1. Come andò che Maestro Ciliegia, falegname, trovò un pezzo di legno, che piangeva e rideva come un bambino

C’era una volta[1] un pezzo di legno.

Non era un legno di lusso, ma un semplice pezzo da catasta, che d’inverno si mettono nelle stufe per accendere il fuoco e per riscaldare le stanze.

Non so come andasse[2], ma un bel giorno questo pezzo di legno capitò nella bottega di un vecchio falegname, il quale aveva nome Mastr’Antonio, se non che[3] tutti lo chiamavano maestro Ciliegia, per via[4] della punta del suo naso, che era sempre lustra e paonazza, come una ciliegia matura.

Appena maestro Ciliegia ebbe visto quel pezzo di legno, si rallegrò tutto; e borbottò a mezza voce:

– Questo legno è capitato a tempo[5]; voglio fare una gamba di tavolino.
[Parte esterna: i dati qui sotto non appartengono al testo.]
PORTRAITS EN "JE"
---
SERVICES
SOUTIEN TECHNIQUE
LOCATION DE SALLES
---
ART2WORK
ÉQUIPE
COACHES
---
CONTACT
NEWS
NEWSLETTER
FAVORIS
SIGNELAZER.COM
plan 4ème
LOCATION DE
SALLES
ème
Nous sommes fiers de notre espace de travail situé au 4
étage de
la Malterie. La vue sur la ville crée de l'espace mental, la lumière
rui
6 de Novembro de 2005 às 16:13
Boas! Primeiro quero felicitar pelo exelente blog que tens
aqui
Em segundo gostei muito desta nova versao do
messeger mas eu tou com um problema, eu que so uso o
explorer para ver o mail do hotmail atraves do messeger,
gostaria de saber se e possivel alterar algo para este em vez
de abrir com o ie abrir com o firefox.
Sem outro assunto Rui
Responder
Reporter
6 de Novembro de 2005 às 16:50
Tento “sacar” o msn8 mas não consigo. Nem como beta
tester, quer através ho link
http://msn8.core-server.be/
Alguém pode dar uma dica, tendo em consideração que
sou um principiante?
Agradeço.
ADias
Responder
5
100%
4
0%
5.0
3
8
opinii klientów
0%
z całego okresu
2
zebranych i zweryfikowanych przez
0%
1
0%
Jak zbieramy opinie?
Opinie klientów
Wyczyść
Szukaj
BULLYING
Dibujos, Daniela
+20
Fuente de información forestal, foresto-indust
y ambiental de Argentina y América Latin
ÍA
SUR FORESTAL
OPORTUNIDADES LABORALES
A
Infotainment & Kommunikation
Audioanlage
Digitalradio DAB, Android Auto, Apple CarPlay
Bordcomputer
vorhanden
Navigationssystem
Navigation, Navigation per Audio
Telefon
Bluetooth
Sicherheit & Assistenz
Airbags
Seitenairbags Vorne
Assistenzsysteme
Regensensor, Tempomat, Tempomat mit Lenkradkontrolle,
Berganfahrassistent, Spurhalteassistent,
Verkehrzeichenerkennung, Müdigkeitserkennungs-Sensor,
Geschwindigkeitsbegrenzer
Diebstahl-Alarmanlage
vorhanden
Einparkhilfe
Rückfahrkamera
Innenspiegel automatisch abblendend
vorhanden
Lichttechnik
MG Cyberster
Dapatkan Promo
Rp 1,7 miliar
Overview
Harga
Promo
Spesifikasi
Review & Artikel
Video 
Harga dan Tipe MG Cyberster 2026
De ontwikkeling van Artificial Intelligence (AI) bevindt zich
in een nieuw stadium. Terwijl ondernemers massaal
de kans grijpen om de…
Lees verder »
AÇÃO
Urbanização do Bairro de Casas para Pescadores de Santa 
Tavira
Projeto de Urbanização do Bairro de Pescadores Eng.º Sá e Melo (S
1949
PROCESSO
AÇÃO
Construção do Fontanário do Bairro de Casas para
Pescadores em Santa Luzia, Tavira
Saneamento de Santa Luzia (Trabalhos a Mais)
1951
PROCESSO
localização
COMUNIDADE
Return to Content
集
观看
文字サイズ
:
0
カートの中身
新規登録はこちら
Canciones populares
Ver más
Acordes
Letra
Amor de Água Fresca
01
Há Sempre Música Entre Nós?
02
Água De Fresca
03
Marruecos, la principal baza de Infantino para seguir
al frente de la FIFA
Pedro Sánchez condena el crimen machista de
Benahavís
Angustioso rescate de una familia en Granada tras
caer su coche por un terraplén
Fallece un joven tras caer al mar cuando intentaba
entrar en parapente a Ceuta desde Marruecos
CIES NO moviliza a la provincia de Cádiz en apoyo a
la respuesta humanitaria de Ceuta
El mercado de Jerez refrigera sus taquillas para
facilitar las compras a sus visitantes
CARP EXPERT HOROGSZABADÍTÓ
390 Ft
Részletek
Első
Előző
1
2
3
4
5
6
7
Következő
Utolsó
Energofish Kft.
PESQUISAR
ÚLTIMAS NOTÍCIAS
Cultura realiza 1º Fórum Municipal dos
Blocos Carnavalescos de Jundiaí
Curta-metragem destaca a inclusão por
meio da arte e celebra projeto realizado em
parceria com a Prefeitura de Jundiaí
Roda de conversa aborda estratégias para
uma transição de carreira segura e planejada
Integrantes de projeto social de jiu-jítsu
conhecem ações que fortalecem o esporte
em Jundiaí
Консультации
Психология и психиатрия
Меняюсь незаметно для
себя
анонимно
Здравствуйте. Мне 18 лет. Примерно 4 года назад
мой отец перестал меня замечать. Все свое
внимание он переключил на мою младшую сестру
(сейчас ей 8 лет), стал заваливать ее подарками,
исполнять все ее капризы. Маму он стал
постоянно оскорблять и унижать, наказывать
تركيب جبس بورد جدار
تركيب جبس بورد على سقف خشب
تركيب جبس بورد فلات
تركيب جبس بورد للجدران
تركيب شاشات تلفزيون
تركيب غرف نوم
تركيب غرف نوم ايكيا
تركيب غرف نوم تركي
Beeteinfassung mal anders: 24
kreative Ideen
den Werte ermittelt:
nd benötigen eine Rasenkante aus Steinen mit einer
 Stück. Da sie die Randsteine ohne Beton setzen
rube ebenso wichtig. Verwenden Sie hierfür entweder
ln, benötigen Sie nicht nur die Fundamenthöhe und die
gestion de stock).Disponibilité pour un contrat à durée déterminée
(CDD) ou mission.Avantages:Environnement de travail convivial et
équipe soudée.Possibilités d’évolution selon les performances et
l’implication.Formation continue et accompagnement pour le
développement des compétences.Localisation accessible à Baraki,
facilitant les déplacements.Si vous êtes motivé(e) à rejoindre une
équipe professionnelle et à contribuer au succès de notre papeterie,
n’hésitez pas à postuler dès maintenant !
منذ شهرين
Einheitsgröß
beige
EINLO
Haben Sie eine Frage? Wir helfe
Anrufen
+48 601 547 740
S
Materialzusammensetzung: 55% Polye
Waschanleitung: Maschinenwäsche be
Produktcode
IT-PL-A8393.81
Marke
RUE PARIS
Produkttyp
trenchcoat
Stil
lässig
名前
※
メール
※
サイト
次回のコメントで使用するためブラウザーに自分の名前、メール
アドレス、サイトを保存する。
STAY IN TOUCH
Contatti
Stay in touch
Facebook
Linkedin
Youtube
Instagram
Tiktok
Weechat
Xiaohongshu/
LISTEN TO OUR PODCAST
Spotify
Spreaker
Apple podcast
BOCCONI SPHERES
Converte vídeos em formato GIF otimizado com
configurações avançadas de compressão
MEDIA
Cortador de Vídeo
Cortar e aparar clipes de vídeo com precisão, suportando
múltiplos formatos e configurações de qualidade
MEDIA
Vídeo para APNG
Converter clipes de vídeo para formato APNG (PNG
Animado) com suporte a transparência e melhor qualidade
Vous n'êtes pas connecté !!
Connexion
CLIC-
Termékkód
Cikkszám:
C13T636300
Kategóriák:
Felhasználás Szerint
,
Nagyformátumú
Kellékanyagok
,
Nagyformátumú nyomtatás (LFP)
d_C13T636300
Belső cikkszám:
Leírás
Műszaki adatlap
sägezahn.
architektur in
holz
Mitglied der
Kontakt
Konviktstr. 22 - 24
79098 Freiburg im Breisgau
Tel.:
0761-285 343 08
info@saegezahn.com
Detto fatto[6], prese subito l’ascia arrotata per cominciare a levargli la scorza e a digrossarlo; ma quando fu lì per lasciare andare la prima asciata, rimase col braccio sospeso in aria, perché sentì una vocina sottile sottile, che disse raccomandandosi:

– Non mi picchiar tanto forte!

Figuratevi come rimase quel buon vecchio di maestro Ciliegia!

Girò gli occhi smarriti intorno alla stanza per vedere di dove mai poteva essere uscita quella vocina, e non vide nessuno! Guardò sotto il banco, e nessuno; guardò dentro un armadio che stava sempre chiuso, e nessuno; guardò nel corbello dei trucioli e della segatura, e nessuno; aprì l’uscio di bottega per dare un’occhiata[7] anche sulla strada, e nessuno. O dunque?…

– Ho capito; – disse allora ridendo e grattandosi la parrucca – si vede che quella vocina me la sono figurata io[8]. Rimettiamoci a lavorare.

E ripresa l’ascia in mano, tirò giù un solennissimo colpo sul pezzo di legno.

– Ohi! tu m’hai fatto male! – gridò rammaricandosi la solita vocina.

Questa volta maestro Ciliegia restò di stucco, con gli occhi fuori del capo per la paura, con la bocca spalancata e con la lingua giù ciondoloni fino al mento, come un mascherone da fontana.

Appena riebbe l’uso della parola, cominciò a dire:

– Ma di dove sarà uscita questa vocina che ha detto ohi?… Eppure qui non c’è anima viva. Che sia per caso questo pezzo di legno che abbia imparato a piangere e a lamentarsi come un bambino? Questo legno eccolo qui; è un pezzo di legno come tutti gli altri, e a buttarlo sul fuoco… Se c’è nascosto qualcuno, tanto peggio per lui.

E così dicendo, agguantò con tutte e due le mani quel povero pezzo di legno, e si pose a sbatacchiarlo senza carità contro le pareti della stanza.

Poi si messe in ascolto[9], per sentire se c’era qualche vocina che si lamentasse. Aspettò due minuti, e nulla; cinque minuti, e nulla; dieci minuti, e nulla!

– Ho capito; – disse allora arruffandosi la parrucca – si vede che quella vocina che ha detto ohi, me la sono figurata io! Rimettiamoci a lavorare.

E perché gli era entrata addosso una gran paura, si provò a canterellare per farsi un po’ di coraggio.

Intanto, posata da una parte l’ascia, prese in mano la pialla, per piallare e tirare a pulimento il pezzo di legno; ma nel mentre che lo piallava in su e in giù, sentì la solita vocina che gli disse ridendo:

– Smetti! tu mi fai il pizzicorino sul corpo!

Questa volta il povero maestro Ciliegia cadde giù come fulminato. Quando riaprì gli occhi, si trovò seduto per terra.

Il suo viso pareva trasfigurito, e perfino la punta del naso, di paonazza come era quasi sempre, gli era diventata turchina dalla gran paura.